→ WORK INSTRUCTION: Swap "Share" for "Partager" throughout the records below and give all their lines again, with nothing else changed.

→ SOURCE MATERIAL:
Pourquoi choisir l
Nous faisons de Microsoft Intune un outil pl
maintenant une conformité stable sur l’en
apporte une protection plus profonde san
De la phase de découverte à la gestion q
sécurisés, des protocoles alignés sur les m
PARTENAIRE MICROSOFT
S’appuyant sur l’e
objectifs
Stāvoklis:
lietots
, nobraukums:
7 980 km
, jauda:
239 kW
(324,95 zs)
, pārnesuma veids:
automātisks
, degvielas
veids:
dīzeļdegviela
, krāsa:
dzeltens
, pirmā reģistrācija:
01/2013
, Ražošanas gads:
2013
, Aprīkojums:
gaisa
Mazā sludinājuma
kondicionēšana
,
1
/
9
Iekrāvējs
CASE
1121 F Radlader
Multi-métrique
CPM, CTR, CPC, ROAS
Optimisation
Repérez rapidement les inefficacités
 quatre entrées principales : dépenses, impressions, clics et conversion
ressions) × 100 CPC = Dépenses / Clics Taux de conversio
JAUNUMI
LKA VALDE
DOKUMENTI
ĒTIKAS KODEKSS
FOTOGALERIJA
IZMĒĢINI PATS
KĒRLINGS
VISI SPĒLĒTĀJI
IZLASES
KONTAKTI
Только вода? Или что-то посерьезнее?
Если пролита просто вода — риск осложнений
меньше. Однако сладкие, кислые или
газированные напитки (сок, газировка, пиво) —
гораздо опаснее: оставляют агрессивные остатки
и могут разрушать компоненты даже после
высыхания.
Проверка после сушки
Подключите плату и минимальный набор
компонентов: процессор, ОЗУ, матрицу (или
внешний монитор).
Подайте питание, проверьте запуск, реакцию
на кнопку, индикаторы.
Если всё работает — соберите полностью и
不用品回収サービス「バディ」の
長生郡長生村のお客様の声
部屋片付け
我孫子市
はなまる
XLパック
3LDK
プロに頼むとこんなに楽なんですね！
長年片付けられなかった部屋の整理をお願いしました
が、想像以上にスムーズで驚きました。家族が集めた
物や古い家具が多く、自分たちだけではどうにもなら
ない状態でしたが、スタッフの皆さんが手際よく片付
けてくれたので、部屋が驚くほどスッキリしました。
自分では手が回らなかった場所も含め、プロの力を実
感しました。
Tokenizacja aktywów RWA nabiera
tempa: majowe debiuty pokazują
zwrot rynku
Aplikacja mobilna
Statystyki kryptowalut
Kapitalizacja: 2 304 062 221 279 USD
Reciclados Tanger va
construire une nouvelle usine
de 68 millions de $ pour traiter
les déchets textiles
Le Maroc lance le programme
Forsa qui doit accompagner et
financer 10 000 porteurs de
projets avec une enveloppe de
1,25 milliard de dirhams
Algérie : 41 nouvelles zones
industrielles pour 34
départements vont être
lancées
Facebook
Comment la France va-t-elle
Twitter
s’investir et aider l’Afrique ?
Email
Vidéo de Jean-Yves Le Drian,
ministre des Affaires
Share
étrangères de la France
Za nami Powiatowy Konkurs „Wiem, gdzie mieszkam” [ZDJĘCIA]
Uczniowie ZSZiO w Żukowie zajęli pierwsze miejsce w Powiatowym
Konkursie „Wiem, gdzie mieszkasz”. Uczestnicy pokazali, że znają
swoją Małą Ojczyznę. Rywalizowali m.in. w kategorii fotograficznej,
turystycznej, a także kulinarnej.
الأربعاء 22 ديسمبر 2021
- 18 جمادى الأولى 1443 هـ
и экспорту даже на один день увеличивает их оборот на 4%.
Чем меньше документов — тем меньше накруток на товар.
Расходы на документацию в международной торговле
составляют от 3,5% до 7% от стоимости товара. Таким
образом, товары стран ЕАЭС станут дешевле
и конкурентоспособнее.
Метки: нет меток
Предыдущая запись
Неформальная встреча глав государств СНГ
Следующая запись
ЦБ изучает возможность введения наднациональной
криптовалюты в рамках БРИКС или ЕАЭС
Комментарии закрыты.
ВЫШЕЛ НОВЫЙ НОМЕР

→ PROBLEM SOLUTION:
Pourquoi choisir l
Nous faisons de Microsoft Intune un outil pl
maintenant une conformité stable sur l’en
apporte une protection plus profonde san
De la phase de découverte à la gestion q
sécurisés, des protocoles alignés sur les m
PARTENAIRE MICROSOFT
S’appuyant sur l’e
objectifs
Stāvoklis:
lietots
, nobraukums:
7 980 km
, jauda:
239 kW
(324,95 zs)
, pārnesuma veids:
automātisks
, degvielas
veids:
dīzeļdegviela
, krāsa:
dzeltens
, pirmā reģistrācija:
01/2013
, Ražošanas gads:
2013
, Aprīkojums:
gaisa
Mazā sludinājuma
kondicionēšana
,
1
/
9
Iekrāvējs
CASE
1121 F Radlader
Multi-métrique
CPM, CTR, CPC, ROAS
Optimisation
Repérez rapidement les inefficacités
 quatre entrées principales : dépenses, impressions, clics et conversion
ressions) × 100 CPC = Dépenses / Clics Taux de conversio
JAUNUMI
LKA VALDE
DOKUMENTI
ĒTIKAS KODEKSS
FOTOGALERIJA
IZMĒĢINI PATS
KĒRLINGS
VISI SPĒLĒTĀJI
IZLASES
KONTAKTI
Только вода? Или что-то посерьезнее?
Если пролита просто вода — риск осложнений
меньше. Однако сладкие, кислые или
газированные напитки (сок, газировка, пиво) —
гораздо опаснее: оставляют агрессивные остатки
и могут разрушать компоненты даже после
высыхания.
Проверка после сушки
Подключите плату и минимальный набор
компонентов: процессор, ОЗУ, матрицу (или
внешний монитор).
Подайте питание, проверьте запуск, реакцию
на кнопку, индикаторы.
Если всё работает — соберите полностью и
不用品回収サービス「バディ」の
長生郡長生村のお客様の声
部屋片付け
我孫子市
はなまる
XLパック
3LDK
プロに頼むとこんなに楽なんですね！
長年片付けられなかった部屋の整理をお願いしました
が、想像以上にスムーズで驚きました。家族が集めた
物や古い家具が多く、自分たちだけではどうにもなら
ない状態でしたが、スタッフの皆さんが手際よく片付
けてくれたので、部屋が驚くほどスッキリしました。
自分では手が回らなかった場所も含め、プロの力を実
感しました。
Tokenizacja aktywów RWA nabiera
tempa: majowe debiuty pokazują
zwrot rynku
Aplikacja mobilna
Statystyki kryptowalut
Kapitalizacja: 2 304 062 221 279 USD
Reciclados Tanger va
construire une nouvelle usine
de 68 millions de $ pour traiter
les déchets textiles
Le Maroc lance le programme
Forsa qui doit accompagner et
financer 10 000 porteurs de
projets avec une enveloppe de
1,25 milliard de dirhams
Algérie : 41 nouvelles zones
industrielles pour 34
départements vont être
lancées
Facebook
Comment la France va-t-elle
Twitter
s’investir et aider l’Afrique ?
Email
Vidéo de Jean-Yves Le Drian,
ministre des Affaires
Partager
étrangères de la France
Za nami Powiatowy Konkurs „Wiem, gdzie mieszkam” [ZDJĘCIA]
Uczniowie ZSZiO w Żukowie zajęli pierwsze miejsce w Powiatowym
Konkursie „Wiem, gdzie mieszkasz”. Uczestnicy pokazali, że znają
swoją Małą Ojczyznę. Rywalizowali m.in. w kategorii fotograficznej,
turystycznej, a także kulinarnej.
الأربعاء 22 ديسمبر 2021
- 18 جمادى الأولى 1443 هـ
и экспорту даже на один день увеличивает их оборот на 4%.
Чем меньше документов — тем меньше накруток на товар.
Расходы на документацию в международной торговле
составляют от 3,5% до 7% от стоимости товара. Таким
образом, товары стран ЕАЭС станут дешевле
и конкурентоспособнее.
Метки: нет меток
Предыдущая запись
Неформальная встреча глав государств СНГ
Следующая запись
ЦБ изучает возможность введения наднациональной
криптовалюты в рамках БРИКС или ЕАЭС
Комментарии закрыты.
ВЫШЕЛ НОВЫЙ НОМЕР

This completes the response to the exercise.